Actually, most herbivores require a considerable range, even the less far-ranging of them like cheetal and sambar (X gaur and elephants). While it is true that within a large tract their feeding is conditioned by the availability of the best feeding locations (which keep changing with seasonal floristic and other changes), it is also time that they do not make the most efficient and intensive use of all such grounds, and that many other factors also conditioned their feeding.

In India, wild elephants in herds do not stay in the same area for any length of time. They arrive at a forest, and depart from it, mainly along the well known elephant walks which are their established tribal travel routes (and not merely the routes followed by particular herds) - though, where they are much harassed by humanity, they may leave these old trails and shift "to fresh fields and new pastures" near human habitations which were originally part of the elephant country. Another herd may have preceded a herd feeding in an area, or may succeed it there; when feeding, a large herd breaks up into parties and members of each party keep together, but the parties themselves separate (though they reunite periodically), and leave sizeable areas of rich vegetation untouched in the course of their traverse of a feeding ground - their feeding is extensive and somewhat haphazard, and not intensive. Further, elephants, where free from human disturbances feed most economically, and only when near-human presence panics them, do they lay waste to entire fields, trampling down much more than they eat. Such rampageous behaviour and general aggressiveness towards man and his artifacts is the direct consequence of human usurpation of the immemorial homes of elephants, the constant disturbance and harassment caused by men, and the blocking up of their age-long travel routes by human agriculture and holdings. It has been estimated that an adult elephant consumes about 200kg, of green fodder everyday : a herd with 20 adults in it would need, on this reckoning, no less than 4 tonnes a day, and in a month would demolish an entire forest. How is it, then, that at no time in the history of this ancient land has any single tract of forest been denuded by large herbivores such as elephants and gaur, when men have laid waste to a hundred square miles of forest within 2 years?

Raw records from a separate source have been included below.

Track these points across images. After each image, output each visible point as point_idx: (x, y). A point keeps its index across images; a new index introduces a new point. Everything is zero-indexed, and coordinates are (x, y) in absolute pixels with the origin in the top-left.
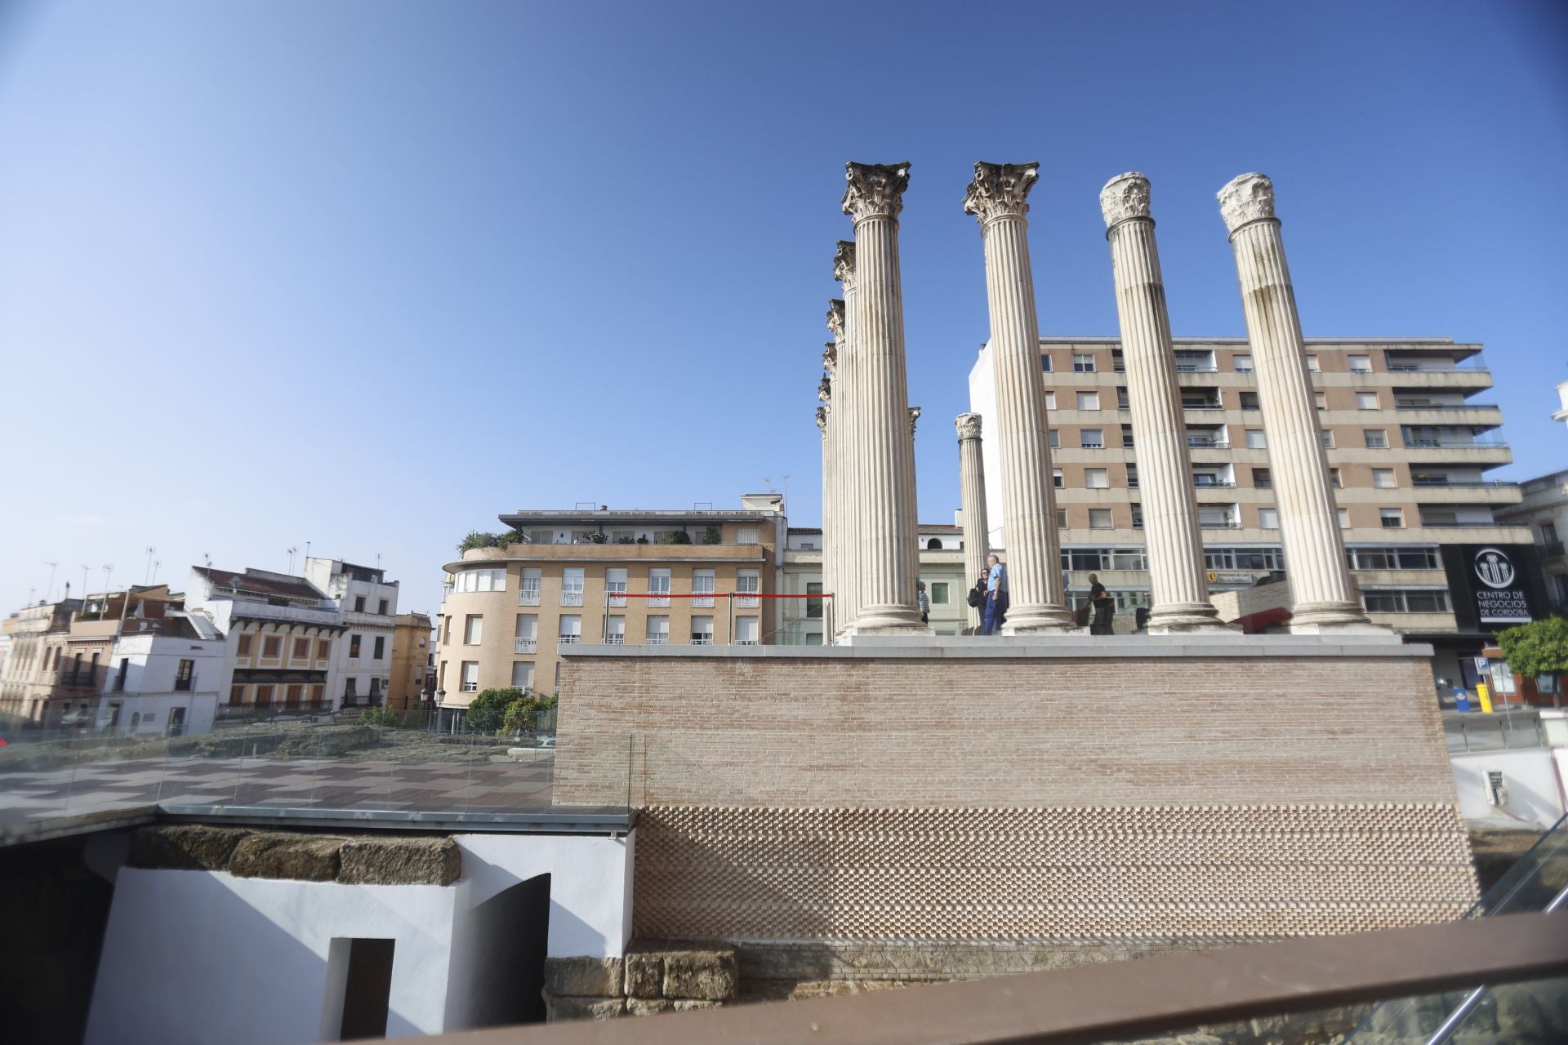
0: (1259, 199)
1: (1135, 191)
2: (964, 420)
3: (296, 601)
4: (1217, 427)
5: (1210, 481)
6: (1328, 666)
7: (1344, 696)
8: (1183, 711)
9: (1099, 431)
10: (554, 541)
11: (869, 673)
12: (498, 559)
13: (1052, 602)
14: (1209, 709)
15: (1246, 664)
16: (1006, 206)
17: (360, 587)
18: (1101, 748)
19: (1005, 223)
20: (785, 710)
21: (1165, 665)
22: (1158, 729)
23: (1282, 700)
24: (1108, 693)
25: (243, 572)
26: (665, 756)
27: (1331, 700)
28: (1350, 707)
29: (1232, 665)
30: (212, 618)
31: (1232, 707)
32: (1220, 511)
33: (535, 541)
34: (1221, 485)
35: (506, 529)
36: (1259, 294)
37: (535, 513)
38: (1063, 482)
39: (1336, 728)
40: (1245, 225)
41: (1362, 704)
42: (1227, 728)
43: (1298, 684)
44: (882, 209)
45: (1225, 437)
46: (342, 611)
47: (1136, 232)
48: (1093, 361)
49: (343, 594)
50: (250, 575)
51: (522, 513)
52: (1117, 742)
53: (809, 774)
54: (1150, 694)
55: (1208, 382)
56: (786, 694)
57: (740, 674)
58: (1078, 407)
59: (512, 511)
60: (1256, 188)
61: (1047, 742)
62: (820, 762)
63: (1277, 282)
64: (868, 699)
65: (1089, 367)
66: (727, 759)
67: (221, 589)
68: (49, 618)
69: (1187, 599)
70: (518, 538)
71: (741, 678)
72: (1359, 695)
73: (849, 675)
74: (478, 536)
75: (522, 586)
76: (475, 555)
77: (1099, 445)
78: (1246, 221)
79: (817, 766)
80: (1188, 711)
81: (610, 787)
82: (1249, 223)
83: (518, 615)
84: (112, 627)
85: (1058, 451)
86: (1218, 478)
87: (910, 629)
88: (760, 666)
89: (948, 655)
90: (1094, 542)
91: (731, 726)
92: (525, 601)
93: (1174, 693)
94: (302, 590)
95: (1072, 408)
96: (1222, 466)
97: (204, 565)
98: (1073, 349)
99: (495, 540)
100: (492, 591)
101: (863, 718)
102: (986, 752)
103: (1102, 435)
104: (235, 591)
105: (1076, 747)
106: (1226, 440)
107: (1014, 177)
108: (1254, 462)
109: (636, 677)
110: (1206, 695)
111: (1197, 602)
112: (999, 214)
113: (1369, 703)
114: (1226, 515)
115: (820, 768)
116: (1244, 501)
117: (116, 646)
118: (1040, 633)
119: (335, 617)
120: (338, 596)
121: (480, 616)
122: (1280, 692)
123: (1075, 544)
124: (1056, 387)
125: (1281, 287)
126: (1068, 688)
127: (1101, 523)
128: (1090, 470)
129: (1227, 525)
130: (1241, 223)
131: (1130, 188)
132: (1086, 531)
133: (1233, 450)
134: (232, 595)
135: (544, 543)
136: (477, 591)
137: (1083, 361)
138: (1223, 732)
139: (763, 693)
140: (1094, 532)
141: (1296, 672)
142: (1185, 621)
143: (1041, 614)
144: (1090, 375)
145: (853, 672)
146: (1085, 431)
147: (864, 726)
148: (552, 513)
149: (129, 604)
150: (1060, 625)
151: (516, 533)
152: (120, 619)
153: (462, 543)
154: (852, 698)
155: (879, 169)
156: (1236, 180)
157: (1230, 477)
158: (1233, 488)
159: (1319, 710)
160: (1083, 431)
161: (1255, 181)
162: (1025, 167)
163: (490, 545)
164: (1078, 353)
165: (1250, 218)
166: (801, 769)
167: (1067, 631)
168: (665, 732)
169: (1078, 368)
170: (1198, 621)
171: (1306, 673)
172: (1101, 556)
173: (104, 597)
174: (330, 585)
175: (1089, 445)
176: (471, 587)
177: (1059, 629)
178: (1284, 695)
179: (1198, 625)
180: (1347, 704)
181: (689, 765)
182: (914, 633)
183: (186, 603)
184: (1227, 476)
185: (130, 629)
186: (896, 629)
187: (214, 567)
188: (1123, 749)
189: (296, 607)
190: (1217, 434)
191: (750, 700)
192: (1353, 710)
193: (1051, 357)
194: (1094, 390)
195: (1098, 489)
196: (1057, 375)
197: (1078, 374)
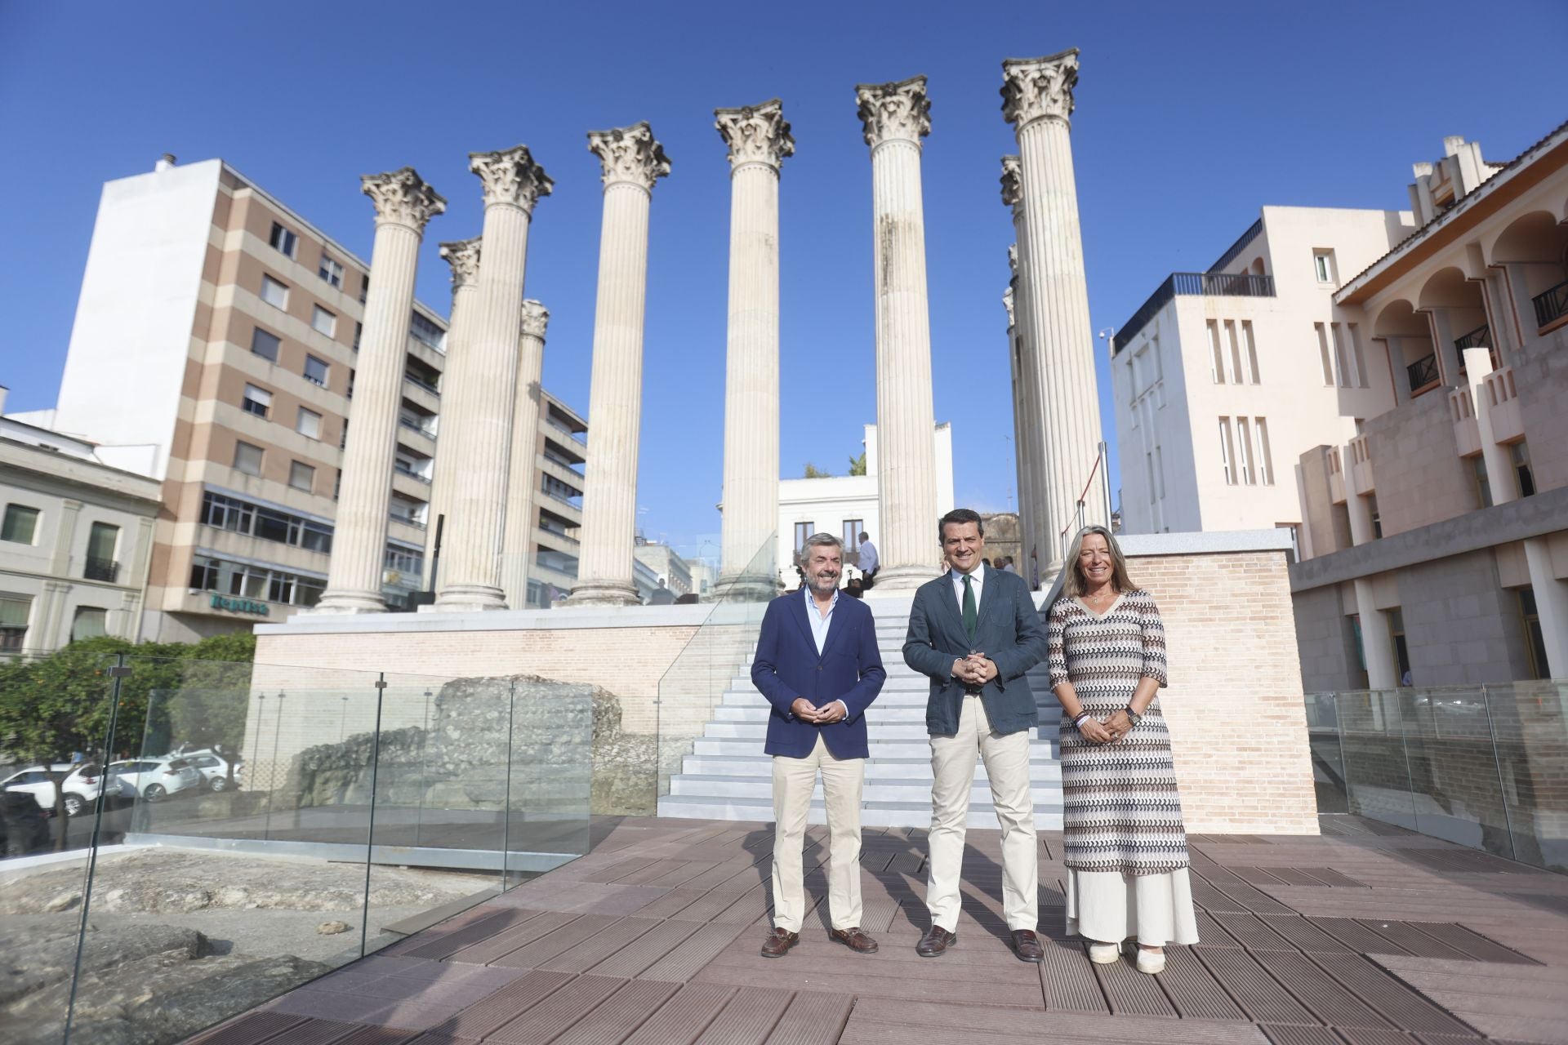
4: (428, 413)
9: (325, 363)
34: (418, 477)
38: (270, 413)
45: (433, 428)
48: (341, 275)
55: (434, 362)
58: (312, 322)
65: (335, 280)
77: (322, 383)
85: (275, 368)
86: (413, 469)
90: (289, 504)
95: (305, 321)
96: (425, 458)
98: (325, 247)
103: (328, 371)
106: (434, 432)
114: (412, 512)
123: (265, 501)
124: (293, 283)
127: (298, 483)
128: (304, 409)
129: (411, 522)
132: (281, 488)
137: (330, 268)
140: (292, 491)
144: (335, 291)
146: (311, 357)
157: (428, 472)
160: (308, 355)
164: (330, 256)
169: (323, 274)
172: (291, 525)
175: (310, 377)
184: (423, 469)
190: (427, 421)
193: (297, 241)
194: (333, 311)
195: (308, 437)
196: (299, 267)
197: (321, 282)
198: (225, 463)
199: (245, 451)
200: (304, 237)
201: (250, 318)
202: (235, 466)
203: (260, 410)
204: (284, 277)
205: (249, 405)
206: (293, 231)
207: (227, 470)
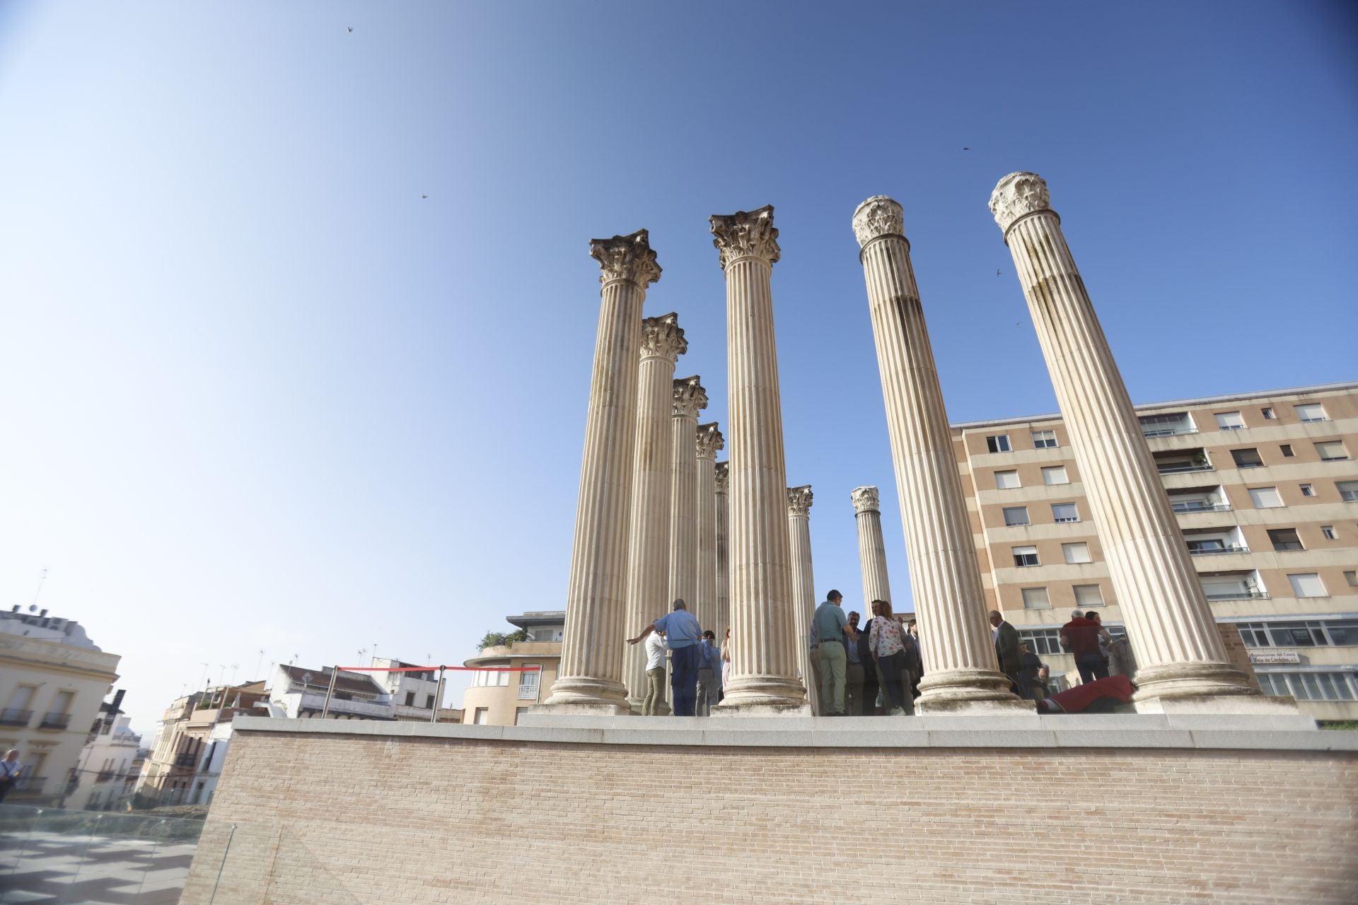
0: (1025, 196)
1: (879, 212)
2: (859, 493)
3: (357, 695)
4: (1212, 489)
5: (1218, 547)
6: (1173, 764)
7: (1211, 817)
8: (932, 833)
9: (1072, 504)
10: (554, 639)
11: (517, 760)
12: (503, 656)
13: (769, 672)
14: (974, 830)
15: (1030, 759)
16: (741, 249)
17: (412, 684)
18: (806, 886)
19: (739, 265)
20: (425, 804)
21: (903, 759)
22: (892, 860)
23: (1096, 820)
24: (818, 801)
25: (319, 669)
26: (295, 855)
27: (1187, 825)
28: (1224, 838)
29: (1008, 759)
30: (286, 709)
31: (1011, 830)
32: (1238, 581)
33: (538, 638)
34: (1231, 550)
35: (513, 629)
36: (1038, 289)
37: (538, 614)
38: (1039, 558)
39: (1203, 876)
40: (1013, 224)
41: (1250, 834)
42: (1006, 865)
43: (1124, 795)
44: (620, 274)
45: (1223, 499)
46: (394, 705)
47: (881, 250)
48: (1054, 436)
49: (396, 689)
50: (325, 672)
51: (526, 614)
52: (831, 877)
53: (435, 891)
54: (880, 804)
55: (1190, 444)
56: (427, 784)
57: (387, 757)
58: (1045, 482)
59: (519, 613)
60: (1019, 186)
61: (728, 870)
62: (449, 876)
63: (1055, 272)
64: (511, 794)
65: (1049, 443)
66: (354, 863)
67: (297, 684)
68: (183, 707)
69: (956, 665)
70: (522, 637)
71: (387, 761)
72: (1240, 817)
73: (496, 763)
74: (493, 635)
75: (522, 681)
76: (490, 653)
77: (1075, 519)
78: (1014, 219)
79: (444, 881)
80: (940, 833)
81: (235, 890)
82: (1017, 221)
83: (518, 708)
84: (212, 714)
85: (1029, 528)
86: (1226, 545)
87: (587, 707)
88: (408, 746)
89: (609, 740)
91: (366, 820)
92: (524, 695)
93: (918, 804)
94: (367, 687)
95: (1039, 484)
96: (1229, 530)
97: (287, 664)
98: (1031, 428)
99: (505, 639)
100: (498, 685)
101: (503, 820)
102: (646, 879)
103: (1076, 507)
104: (305, 685)
105: (769, 881)
106: (1226, 502)
107: (748, 223)
108: (1268, 522)
109: (291, 756)
110: (969, 809)
111: (971, 668)
112: (734, 258)
113: (1260, 833)
114: (1246, 584)
115: (447, 884)
116: (1266, 567)
117: (213, 731)
118: (743, 713)
119: (387, 710)
120: (393, 691)
121: (486, 709)
122: (1093, 806)
124: (1018, 465)
125: (1062, 277)
126: (761, 791)
128: (1066, 545)
129: (1249, 595)
130: (1010, 222)
131: (874, 212)
133: (1237, 511)
134: (303, 689)
135: (545, 640)
136: (486, 686)
137: (1043, 437)
138: (999, 871)
139: (405, 781)
141: (1115, 774)
142: (949, 696)
143: (749, 689)
144: (1053, 450)
145: (502, 759)
146: (1055, 506)
147: (503, 831)
148: (551, 614)
149: (228, 695)
150: (772, 703)
151: (520, 632)
152: (219, 708)
153: (481, 643)
154: (495, 792)
155: (617, 240)
156: (999, 184)
157: (1241, 541)
158: (1246, 553)
159: (1167, 841)
160: (1053, 505)
161: (1017, 180)
162: (758, 212)
163: (499, 644)
164: (1037, 430)
165: (1018, 215)
166: (426, 882)
167: (780, 710)
168: (303, 823)
169: (1039, 444)
170: (966, 696)
171: (1134, 777)
173: (214, 690)
174: (387, 682)
175: (1063, 520)
176: (482, 683)
177: (768, 707)
178: (1097, 812)
179: (967, 701)
180: (1219, 833)
181: (315, 868)
182: (590, 712)
183: (271, 696)
184: (1237, 540)
185: (225, 717)
186: (571, 706)
187: (293, 665)
188: (839, 889)
189: (358, 701)
190: (1213, 496)
191: (391, 788)
192: (1233, 845)
193: (1008, 438)
194: (1060, 464)
195: (1079, 564)
196: (1017, 453)
197: (1041, 451)
198: (1018, 608)
199: (1032, 594)
200: (1011, 432)
201: (996, 505)
202: (1026, 607)
203: (1032, 560)
204: (1011, 465)
205: (1019, 561)
206: (1004, 434)
207: (1022, 611)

Before answering this question, I must firmly scotch the wholly misconceived claims of some men who say that wild elephants have laid waste to forest tracts in recent years. Where men have invaded elephant forests extensively and intensively (as in the Moyar-Masunagudi area of the Mudumalai sanctuary and the periphery of the Perivar sanctuary), constantly disturbing the great beasts and blocking up their walks , elephants do indulge in destructive activity, in their frustration, perplexity and panic. The fact remains that in the course of countless centuries not one acre of natural forest has been destroyed or depleted beyond redemption to its pristine luxuriance by wild elephants in India.

This is so because elephants feed extensively and somewhat at random, as already said, and it is no less so because their normal fodder is made up of renewable and annually renewed plant parts such as twigs and leaves, the aerial shoots of tall grasses and bamboos, fruits and even bark that is, surprisingly, renewed (as in the case of Kydla calicina). If elephants and gaur did not range far and shift feeding grounds periodically, and if the regeneration of the plants they feed on is not so much quicker than our computations suggest, so many forests would certainly have been destroyed by them - as they have been by men.

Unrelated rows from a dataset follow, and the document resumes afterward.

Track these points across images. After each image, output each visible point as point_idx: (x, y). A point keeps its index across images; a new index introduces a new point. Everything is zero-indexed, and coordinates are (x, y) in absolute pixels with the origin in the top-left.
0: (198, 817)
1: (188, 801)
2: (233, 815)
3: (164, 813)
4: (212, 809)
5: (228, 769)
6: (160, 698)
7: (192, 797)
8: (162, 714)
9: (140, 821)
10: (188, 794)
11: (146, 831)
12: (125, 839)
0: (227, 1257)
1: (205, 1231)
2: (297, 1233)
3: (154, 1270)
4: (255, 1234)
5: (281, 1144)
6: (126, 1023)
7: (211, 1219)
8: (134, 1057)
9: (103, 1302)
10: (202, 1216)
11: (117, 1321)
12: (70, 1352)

Furthermore, although they are the largest of land animals and send most of their waking time feeding (elephants, unlike ruminants, feed slowly and continually, and not in intensive bursts) elephants do no always eat the most luxuriant or nutritious bulk fodder available. I have seen wild elephants laboriously gathering the minute, pink flowers of Mimasa pudica, spending ten minutes to get a tiny morsel in their trunk-tips. It is not only elephants that behave like this. Experienced naturalists know perfectly well that at times herbivores are not to be found where the vegetation is lush and rich, but in areas where what there is, needs to be sought and found laboriously. Sambar, for instance, spend days, nibbling at the 6-inch-high sprouts of up-and-coming grass in the black, fire-charred floor of deciduous hill-forests in February, when a little farther down there is fresh green fodder in bulk.

We should know much more about the feeding habits and gustatory preferences of our herbivores (whether such preferences are induced by seasonal vegetative changes, or by the compulsion of consciously ununderstood bodily needs) before we can afford to compute their needs. Everyone knows that at times elephants ingest the basal portions of the sheaves of dusted grass they place crosswise in their mouths, and at times the distal green blades, sometimes rejecting the blades and sometimes the stalk (clums) : one might conclude, logically that it is a question of whether the green blades are fresh and comparatively free from silica, and whether the clums are starch-rich, that decides their preference in this matter. After having closely studies the portions of the sheaves that elephants reject in the course of such feeding, and also the clumps of grasses in their feeding grou nds. I am sure it is difficult for a man to know what exactly guides their preferences - unless he were a grass-eater.

Some forest fruits are avidly eaten by most herbivores when in season, such as ber (Zizyphus sp.), Grewia spp., Diospyros spp., Gmelima arborea and many legumes. The power of these trees and shurbs (and of many herbs, too) attract herbivores when they are in fruits, is seldom taken into reckoning in computing carrying capacity.

When the sour drupes of Spondias mangifera are ripe, and when Melia composita is in bitter fruit, muntjac are drawn irresistibly to the trees; the fruit of Terminalia bellerica attracts sambar, and all dear love the round fruits of Randia dumetorum, noxious to man (even Randia uliginosa has to be sliced thin, washed carefully and then boiled to be fit for human consumption). There are, of course, a great many more fruits, and even flowers, that attract many animals and even jungle- living humanity. Is all this taken into account in reckoning carrying capacity, and in delimiting the periphery of the range of animals in an area?

Even if allowances were made painstakingly, for all such known attractions, they may not always be realistic. I have seen a hill-forest carpeted 6-inch deep with bamboo seed, with not even a junglefowl attracted to the feast. The weevils had taken over.

The reverse of such factors, not attraction but repellence, is much more important in assessments of faunal life. This has not even been thought of in the concept of carrying capacity. There are exaggerated notions about the power of the dhole (wild dog) to drive away all other animals when they enter a faunal area, but even taking legend at face value, the dhole is certainly a long way behind man in the power to scare away forest animals. Wild animals just cannot stand men on foot (in India) and where noble sports-men hunt them from jeeps with searchlights, they are terrified of motor vehicles, too. In areas where there is much hunting and poaching, or where these were major factors affecting the fauna till recently, such as in Orissa, Andhra Pradesh, parts of Bihar and parts of Uttar Pradesh, even animals that are largely diurnal where they are not disturbed, like cheetal, sambar, and gaur, have turned into fugitive creatures of the night that flee at the sight or smell of man, and shelter in cover all day, coming out only with dusk and retreating into cover at dawn. Even otherwise, cover is one of the primary requirements of most wild animals, and when sheltering in cover they do not feed much - eve where the cover is edible, their retreat and feeding urges and behaviour are different. Has this vitally important factor, cover, been taken into consideration in reckoning the carrying capacity?

I may end this by repeating what is really important in wildlife conservation in India. It is not the management technique today but protection from every kind of hunting, and depletive human influences whether or not these are intended.